▶ **MATERIAL FOR THE TASK**

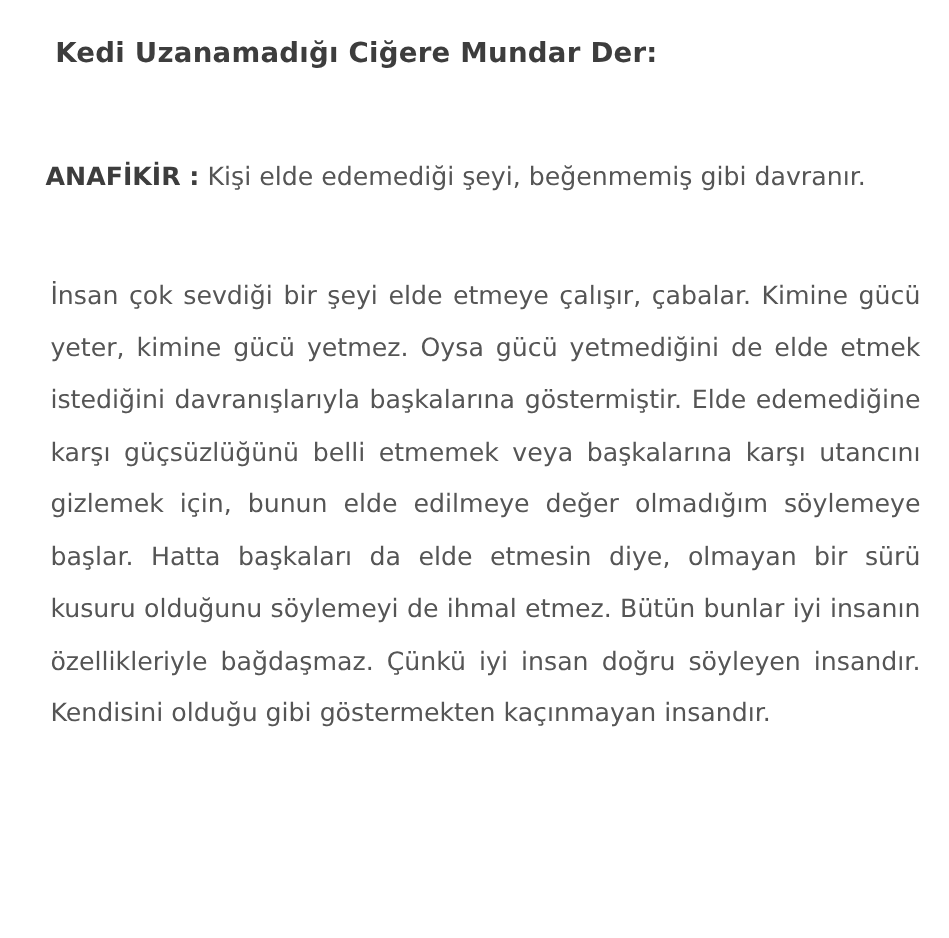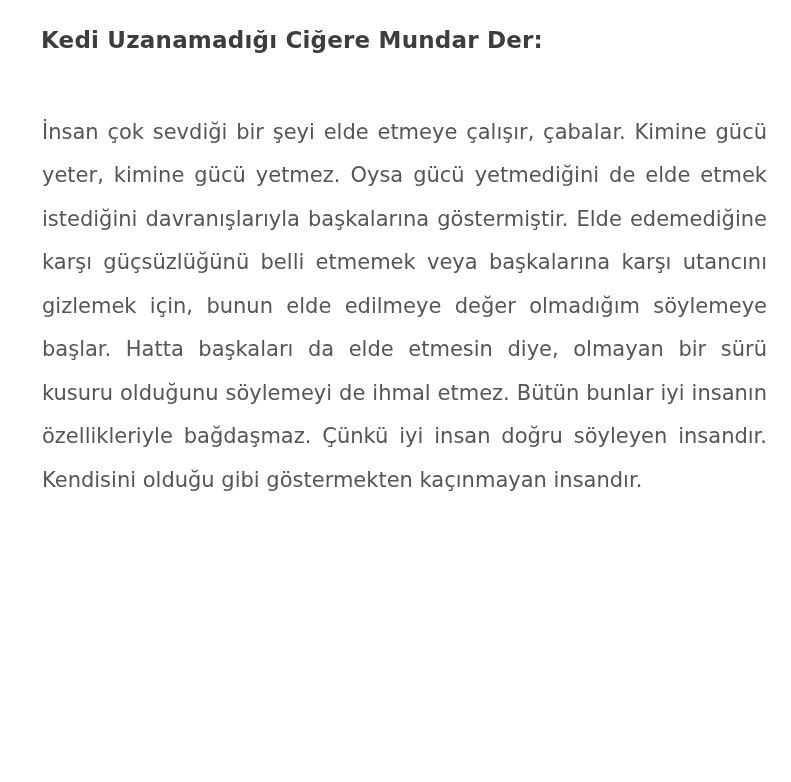--- a/index.html
+++ b/index.html
@@ -22,7 +22,7 @@
     background: #ffffff;
   }
   .doc-title {
-    margin: 3px;
+    margin: 8px;
     font-size: 23px;
     font-weight: 700;
     letter-spacing: 0.2px;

▶ **INSTRUCTIONS FOR THE TASK**
Everything from the line with "-22,7 +22,7 @@" down to the final line above is to be retyped exactly. Leave the earlier lines out.

▶ **THE COMPLETED TASK**
@@ -22,7 +22,7 @@
     background: #ffffff;
   }
   .doc-title {
-    margin: 3px;
+    margin: 8px;
     font-size: 23px;
     font-weight: 700;
     letter-spacing: 0.2px;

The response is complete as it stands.